**MATERIALS PROVIDED**
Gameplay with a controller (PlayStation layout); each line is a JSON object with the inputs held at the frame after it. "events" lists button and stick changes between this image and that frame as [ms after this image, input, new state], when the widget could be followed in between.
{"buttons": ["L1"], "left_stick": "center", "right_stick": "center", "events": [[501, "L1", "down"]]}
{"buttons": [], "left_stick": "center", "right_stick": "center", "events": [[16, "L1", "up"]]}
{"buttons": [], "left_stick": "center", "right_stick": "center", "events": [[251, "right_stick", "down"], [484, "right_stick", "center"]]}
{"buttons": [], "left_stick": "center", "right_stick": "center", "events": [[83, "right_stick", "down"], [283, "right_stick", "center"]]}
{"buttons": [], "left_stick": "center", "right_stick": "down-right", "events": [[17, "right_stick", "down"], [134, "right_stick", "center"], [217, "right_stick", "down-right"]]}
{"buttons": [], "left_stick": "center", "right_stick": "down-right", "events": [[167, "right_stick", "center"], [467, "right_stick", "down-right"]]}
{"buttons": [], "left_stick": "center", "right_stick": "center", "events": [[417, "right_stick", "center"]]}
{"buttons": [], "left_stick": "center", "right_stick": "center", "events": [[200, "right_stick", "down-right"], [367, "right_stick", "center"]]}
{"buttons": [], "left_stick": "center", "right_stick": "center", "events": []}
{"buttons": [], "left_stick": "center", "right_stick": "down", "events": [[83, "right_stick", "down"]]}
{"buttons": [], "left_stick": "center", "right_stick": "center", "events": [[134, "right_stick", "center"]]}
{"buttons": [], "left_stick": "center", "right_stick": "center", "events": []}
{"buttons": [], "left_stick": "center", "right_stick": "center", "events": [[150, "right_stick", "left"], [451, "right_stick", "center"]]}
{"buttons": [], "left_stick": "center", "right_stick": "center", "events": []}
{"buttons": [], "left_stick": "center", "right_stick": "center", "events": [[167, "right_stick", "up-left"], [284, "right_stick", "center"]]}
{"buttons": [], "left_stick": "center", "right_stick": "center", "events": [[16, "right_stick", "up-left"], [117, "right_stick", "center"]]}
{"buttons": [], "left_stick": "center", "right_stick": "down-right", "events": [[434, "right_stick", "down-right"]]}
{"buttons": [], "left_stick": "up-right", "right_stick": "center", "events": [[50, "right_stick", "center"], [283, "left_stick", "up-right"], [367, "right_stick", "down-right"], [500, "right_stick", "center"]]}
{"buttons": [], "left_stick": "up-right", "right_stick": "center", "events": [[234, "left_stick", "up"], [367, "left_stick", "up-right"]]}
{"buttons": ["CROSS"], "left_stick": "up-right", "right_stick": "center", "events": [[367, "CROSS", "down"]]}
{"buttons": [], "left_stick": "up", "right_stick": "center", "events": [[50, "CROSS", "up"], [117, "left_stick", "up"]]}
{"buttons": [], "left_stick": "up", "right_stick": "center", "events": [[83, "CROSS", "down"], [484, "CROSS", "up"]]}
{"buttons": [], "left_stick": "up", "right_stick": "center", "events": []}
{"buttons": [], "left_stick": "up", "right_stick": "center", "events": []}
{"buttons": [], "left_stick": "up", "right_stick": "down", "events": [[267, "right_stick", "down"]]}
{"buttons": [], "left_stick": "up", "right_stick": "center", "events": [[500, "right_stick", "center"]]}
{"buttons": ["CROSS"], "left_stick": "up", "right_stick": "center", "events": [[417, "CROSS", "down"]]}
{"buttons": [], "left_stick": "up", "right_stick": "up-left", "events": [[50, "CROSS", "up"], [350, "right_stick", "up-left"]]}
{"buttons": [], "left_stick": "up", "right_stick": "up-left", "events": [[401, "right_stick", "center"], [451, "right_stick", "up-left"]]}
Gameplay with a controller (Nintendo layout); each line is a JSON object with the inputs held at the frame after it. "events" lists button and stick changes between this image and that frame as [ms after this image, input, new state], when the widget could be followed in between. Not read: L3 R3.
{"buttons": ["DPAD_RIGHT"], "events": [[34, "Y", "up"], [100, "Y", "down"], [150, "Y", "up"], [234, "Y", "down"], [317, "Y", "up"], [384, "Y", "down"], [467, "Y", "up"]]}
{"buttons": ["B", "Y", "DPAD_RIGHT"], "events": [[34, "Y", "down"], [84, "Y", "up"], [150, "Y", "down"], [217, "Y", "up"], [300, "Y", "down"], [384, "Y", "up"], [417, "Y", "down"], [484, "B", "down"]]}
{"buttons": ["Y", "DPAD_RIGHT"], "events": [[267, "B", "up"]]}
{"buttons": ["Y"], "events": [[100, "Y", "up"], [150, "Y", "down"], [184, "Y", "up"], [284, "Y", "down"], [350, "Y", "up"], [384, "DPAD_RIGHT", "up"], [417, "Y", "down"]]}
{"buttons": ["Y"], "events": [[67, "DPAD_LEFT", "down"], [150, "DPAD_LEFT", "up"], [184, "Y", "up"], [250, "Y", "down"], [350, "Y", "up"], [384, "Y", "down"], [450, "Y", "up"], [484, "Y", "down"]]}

**PROBLEM TO WORK ON**
In the entries above, count each line holding the word "when" and give that count alone.

**THE ANSWER**
2